As the member of parliament for Esquimalt-Saanich-Sooke, I see the impacts of the affordability crisis on my constituents, and I hear their concern that the federal government must do more to protect the environment and respond to the challenges of climate change. In 2018, I will continue to fight for affordability, for environmental protection, and to advocate for Canada taking a lead role in promoting peace and stability around the world. I look forward to fighting for pharmacare, nuclear disarmament, and improved environmental protection in the House of Commons during the spring sitting. Under the leadership of Jagmeet Singh, my New Democrat colleagues and I are working for a Canada where no one is left behind.

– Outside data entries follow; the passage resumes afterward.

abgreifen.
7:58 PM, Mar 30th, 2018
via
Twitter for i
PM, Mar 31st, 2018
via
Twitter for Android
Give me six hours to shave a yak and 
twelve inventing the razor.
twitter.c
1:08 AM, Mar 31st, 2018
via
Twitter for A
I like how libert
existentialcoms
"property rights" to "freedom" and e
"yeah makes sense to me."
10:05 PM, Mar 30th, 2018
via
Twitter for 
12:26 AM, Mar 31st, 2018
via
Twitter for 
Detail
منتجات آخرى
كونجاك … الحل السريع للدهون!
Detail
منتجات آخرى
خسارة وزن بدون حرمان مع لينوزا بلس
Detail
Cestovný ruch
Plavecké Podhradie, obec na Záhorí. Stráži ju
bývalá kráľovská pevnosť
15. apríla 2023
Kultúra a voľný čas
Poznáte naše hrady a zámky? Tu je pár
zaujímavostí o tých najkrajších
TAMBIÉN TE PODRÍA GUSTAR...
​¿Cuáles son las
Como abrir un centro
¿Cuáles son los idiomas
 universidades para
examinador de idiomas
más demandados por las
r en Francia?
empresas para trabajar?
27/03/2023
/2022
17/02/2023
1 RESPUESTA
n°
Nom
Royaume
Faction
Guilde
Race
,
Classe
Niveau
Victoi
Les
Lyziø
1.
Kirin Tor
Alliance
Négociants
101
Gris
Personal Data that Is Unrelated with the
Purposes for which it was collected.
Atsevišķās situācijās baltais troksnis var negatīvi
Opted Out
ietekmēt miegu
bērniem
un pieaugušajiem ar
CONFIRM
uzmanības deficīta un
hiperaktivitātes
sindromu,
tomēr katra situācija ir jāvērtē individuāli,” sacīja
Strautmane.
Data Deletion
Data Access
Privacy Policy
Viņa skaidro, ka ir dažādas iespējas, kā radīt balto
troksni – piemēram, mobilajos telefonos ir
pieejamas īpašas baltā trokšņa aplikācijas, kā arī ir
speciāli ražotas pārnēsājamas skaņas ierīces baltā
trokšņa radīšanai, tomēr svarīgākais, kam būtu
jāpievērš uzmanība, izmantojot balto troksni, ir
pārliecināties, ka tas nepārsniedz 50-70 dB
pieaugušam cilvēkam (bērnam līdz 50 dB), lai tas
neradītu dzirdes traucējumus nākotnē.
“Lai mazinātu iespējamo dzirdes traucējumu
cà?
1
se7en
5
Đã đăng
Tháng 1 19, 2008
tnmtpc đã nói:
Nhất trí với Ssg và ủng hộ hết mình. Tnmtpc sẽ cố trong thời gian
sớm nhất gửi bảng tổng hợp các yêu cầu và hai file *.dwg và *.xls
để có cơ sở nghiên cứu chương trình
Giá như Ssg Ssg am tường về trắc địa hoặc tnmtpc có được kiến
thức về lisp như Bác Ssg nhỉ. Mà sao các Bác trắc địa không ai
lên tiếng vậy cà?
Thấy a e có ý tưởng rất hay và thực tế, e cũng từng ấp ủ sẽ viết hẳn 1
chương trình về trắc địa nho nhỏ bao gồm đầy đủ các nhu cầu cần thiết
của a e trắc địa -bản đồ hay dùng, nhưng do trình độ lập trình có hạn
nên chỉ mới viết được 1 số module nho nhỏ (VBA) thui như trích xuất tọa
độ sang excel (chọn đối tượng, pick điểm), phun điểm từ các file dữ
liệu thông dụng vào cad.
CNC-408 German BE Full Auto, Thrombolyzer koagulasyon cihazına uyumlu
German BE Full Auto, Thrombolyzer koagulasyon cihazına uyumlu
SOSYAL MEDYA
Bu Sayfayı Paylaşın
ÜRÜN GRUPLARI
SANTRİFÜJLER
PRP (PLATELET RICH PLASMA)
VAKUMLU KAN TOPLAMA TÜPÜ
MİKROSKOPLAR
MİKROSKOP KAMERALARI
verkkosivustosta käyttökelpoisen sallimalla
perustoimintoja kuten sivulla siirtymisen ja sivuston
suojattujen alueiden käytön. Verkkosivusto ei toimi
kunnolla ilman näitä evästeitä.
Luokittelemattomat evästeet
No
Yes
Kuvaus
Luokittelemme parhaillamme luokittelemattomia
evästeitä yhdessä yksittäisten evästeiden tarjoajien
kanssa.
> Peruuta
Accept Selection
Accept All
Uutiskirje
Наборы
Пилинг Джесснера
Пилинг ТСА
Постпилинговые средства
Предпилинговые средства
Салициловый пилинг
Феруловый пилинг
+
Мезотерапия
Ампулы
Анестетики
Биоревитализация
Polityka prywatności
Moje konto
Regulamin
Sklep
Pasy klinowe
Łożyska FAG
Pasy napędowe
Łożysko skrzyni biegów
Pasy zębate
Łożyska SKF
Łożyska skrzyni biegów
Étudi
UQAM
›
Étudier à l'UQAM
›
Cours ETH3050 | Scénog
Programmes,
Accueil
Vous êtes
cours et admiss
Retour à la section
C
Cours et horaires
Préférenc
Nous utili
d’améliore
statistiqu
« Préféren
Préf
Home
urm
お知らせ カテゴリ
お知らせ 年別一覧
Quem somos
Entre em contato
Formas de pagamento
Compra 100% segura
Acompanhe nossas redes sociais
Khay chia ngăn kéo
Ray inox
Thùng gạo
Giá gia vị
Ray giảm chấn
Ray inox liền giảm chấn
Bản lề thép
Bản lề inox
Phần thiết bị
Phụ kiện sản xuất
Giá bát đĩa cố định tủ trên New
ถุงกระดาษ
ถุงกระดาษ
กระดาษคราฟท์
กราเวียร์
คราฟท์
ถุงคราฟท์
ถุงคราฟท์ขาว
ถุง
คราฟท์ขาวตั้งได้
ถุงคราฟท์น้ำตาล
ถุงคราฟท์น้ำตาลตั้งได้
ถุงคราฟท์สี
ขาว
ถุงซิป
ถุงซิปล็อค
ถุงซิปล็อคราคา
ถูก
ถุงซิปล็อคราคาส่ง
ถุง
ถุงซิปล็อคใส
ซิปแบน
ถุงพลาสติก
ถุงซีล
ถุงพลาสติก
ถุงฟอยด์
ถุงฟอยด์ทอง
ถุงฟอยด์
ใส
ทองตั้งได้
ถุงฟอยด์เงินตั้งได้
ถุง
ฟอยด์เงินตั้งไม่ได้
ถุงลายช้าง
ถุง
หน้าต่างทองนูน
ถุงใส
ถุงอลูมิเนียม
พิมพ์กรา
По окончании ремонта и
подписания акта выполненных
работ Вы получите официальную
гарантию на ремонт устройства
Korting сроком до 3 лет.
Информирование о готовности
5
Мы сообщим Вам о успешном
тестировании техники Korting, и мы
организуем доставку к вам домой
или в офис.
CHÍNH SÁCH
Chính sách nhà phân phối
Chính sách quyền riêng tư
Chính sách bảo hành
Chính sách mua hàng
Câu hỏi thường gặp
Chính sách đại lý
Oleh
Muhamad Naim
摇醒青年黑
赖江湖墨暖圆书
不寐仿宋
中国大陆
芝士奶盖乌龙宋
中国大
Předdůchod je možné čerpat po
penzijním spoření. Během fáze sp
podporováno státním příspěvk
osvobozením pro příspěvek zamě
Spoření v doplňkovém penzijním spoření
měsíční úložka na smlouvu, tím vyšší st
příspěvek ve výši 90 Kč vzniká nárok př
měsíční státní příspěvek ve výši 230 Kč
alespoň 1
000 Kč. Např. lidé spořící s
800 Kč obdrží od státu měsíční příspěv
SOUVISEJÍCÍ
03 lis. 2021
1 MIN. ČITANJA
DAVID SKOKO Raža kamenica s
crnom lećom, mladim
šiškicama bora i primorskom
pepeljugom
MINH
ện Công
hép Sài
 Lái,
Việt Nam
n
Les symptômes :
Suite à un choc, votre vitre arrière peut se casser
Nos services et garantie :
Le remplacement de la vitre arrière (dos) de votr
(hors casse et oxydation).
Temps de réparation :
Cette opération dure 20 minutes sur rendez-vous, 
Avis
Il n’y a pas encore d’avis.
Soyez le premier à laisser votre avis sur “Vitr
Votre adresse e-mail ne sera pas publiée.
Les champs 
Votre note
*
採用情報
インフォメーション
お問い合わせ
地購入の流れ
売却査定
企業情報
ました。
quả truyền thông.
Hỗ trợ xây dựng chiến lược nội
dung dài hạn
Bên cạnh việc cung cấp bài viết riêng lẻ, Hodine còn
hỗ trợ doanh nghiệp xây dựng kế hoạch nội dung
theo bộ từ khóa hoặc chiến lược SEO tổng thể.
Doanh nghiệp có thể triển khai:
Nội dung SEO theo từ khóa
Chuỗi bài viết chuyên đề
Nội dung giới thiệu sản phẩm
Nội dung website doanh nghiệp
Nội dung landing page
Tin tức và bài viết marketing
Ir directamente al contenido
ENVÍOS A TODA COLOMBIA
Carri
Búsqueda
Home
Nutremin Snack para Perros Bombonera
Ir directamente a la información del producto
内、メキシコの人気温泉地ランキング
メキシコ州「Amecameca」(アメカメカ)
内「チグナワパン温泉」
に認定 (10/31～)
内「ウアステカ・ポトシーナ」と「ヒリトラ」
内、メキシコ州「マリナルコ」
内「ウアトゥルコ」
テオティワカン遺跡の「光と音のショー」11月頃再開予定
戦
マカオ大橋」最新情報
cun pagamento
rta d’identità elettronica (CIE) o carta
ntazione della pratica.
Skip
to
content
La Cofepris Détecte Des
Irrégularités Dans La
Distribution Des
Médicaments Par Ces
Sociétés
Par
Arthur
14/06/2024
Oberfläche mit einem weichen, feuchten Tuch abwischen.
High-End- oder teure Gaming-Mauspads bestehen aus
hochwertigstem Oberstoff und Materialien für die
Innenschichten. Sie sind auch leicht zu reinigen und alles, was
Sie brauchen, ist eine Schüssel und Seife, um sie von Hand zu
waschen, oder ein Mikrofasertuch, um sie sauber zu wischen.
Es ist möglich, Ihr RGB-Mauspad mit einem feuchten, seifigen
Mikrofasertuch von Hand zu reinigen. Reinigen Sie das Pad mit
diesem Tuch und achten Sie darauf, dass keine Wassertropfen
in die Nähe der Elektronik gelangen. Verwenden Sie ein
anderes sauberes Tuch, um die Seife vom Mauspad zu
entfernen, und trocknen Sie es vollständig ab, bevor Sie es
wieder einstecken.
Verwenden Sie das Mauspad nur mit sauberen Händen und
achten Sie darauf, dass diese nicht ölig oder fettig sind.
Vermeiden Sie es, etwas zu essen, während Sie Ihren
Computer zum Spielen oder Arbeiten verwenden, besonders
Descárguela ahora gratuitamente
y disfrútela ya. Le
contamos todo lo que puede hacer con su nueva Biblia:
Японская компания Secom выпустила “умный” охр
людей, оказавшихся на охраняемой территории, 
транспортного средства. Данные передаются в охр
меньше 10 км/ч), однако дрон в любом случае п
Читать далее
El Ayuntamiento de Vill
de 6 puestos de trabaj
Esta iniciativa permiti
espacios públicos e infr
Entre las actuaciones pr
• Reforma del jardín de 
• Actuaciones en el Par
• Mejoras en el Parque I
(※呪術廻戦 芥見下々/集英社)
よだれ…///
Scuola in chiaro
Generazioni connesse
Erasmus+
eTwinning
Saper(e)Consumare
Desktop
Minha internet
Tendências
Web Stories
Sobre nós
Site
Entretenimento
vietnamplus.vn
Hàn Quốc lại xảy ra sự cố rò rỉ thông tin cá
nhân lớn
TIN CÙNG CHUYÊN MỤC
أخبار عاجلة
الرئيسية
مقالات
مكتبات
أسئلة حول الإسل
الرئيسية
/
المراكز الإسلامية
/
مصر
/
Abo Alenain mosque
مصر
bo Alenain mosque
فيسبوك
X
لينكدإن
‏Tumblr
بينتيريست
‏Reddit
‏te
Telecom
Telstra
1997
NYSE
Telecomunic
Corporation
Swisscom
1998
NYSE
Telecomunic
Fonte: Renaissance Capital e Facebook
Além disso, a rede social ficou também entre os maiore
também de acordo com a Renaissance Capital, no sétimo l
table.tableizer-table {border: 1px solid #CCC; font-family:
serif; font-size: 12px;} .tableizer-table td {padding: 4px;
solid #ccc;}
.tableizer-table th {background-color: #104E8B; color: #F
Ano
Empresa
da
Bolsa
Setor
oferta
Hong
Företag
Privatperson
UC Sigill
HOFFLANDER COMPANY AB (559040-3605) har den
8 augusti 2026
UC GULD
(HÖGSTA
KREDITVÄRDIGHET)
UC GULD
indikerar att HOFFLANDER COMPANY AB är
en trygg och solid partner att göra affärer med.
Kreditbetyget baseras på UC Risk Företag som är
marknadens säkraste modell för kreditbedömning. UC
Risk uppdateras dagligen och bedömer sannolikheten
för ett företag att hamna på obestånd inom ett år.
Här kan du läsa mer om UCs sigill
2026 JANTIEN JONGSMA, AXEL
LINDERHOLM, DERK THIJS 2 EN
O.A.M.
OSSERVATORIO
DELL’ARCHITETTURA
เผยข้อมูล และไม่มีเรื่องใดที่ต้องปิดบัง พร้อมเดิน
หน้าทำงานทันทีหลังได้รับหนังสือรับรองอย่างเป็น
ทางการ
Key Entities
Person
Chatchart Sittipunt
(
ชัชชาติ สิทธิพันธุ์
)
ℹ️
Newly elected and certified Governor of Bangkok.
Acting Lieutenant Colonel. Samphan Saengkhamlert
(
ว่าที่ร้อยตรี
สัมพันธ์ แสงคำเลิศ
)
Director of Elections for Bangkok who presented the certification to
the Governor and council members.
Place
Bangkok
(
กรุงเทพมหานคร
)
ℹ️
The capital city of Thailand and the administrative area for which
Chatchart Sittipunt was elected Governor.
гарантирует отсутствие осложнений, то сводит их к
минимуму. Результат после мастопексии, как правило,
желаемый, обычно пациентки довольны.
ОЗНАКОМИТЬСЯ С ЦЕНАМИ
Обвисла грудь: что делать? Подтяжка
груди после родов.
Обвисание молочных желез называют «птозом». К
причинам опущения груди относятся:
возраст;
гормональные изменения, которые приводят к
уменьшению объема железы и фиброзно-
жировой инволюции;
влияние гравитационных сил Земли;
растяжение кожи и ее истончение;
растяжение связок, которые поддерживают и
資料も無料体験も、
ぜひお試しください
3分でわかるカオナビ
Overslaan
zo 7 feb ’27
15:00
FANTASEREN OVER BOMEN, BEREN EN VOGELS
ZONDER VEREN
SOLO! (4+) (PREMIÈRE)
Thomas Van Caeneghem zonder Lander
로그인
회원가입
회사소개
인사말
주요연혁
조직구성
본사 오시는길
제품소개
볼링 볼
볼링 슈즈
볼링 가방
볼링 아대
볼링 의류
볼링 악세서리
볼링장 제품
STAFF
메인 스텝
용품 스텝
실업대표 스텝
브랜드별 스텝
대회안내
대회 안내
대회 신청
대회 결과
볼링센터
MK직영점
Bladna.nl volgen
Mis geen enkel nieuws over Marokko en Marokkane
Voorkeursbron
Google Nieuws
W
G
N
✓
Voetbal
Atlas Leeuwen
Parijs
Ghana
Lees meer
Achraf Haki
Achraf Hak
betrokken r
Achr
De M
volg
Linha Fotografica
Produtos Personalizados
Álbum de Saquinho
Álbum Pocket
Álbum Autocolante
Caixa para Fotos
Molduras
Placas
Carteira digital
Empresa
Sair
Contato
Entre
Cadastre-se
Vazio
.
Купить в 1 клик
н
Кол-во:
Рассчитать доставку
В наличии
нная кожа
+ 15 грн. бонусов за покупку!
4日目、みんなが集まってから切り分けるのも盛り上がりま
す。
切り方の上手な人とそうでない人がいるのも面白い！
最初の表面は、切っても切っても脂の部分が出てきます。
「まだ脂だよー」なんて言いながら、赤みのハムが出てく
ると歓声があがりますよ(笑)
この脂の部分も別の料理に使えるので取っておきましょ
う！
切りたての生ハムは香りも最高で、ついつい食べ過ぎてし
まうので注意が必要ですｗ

Despite portraying themselves as champions for the middle class, the Liberals are likely to continue to advantage their Bay Street friends rather than taking action to address the concerns of the many Canadians who are struggling with the rising cost of living and job insecurity. The Liberals spent most of the fall defending the minister of finance and the prime minister, who were both embroiled in ethics scandals. Meanwhile, many of my constituents are facing an affordability crisis that leaves them unable to find adequate housing or forced to forgo the medicine that they need. I will continue to remind the Liberals that despite a strong economy, many Canadians are falling behind and inequality is on the rise.
On Oct. 5, my colleague Don Davies tabled a motion calling for universal pharmacare, which would have provided necessary prescription drugs for all Canadians and still save the government billions of dollars. On Oct. 17, the Liberals voted against the motion, using their majority to block the NDP’s effort to provide much-needed pharmacare coverage for Canadians.
In 2018, New Democrats will continue to use every means possible to push for pharmacare for Canadians. Too many people across the country are forgoing medicine that they need or having to beg and borrow to be able to buy the medicine that their doctor has prescribed them. This is not acceptable.
Canada is a rare example of a country that has a universal health care system, but no universal pharmacare coverage. Although my New Democrat colleagues and I were disappointed that the Liberals voted against our motion last fall, we will continue to advocate for pharmacare.
The housing crisis is also deeply affecting the communities that I represent. I hear from constituents who are unable to afford housing and many companies are now finding themselves short on workers, as it becomes harder to attract people to our region. I know that homelessness and housing insecurity are the unfortunate reality for too many people in Esquimalt-Saanich-Sooke.
Last year, my colleague Rachel Blaney introduced legislation that would have added the right to housing to the Canadian Bill of Rights. The Liberals again used their majority to block this and instead introduced their own housing plan several weeks later. Unfortunately, the Liberal’s housing strategy does very little in the short term, with none of the funding starting until April 2018, while most of the funding will not be provided until after the next election. Additionally, the Liberals used their housing strategy to announce their intention to add housing to the Bill of Rights, which is surprising given that they could have already made this change, had they supported the NDP’s bill.
This fall, my New Democrat colleagues and I have continued our opposition to the Kinder Morgan pipeline, particularly when Kinder Morgan requested permission to overrule the City of Burnaby when the City denied them permits to build a tunnel in late 2017. I will continue to stand with the majority of my constituents in their opposition to this pipeline and the tanker traffic that it would send through our waters.
Finally, with the nuclear sabre rattling by both the U.S. and North Korea over the holidays, it has become clear that someone needs to step up and provide leadership in doing away with nuclear weapons. Any use of nuclear weapons now would be a catastrophe not just for the immediate victims, but for the entire world. If, as the Liberals like to say, Canada is back on the international scene, we should immediately sign the nuclear prohibition treaty and, by doing so, take the lead in efforts to abolish nuclear weapons. I look forward to continuing to work for increased affordability, peace and stability, and environmental protections for the people of Esquimalt-Saanich-Sooke in 2018.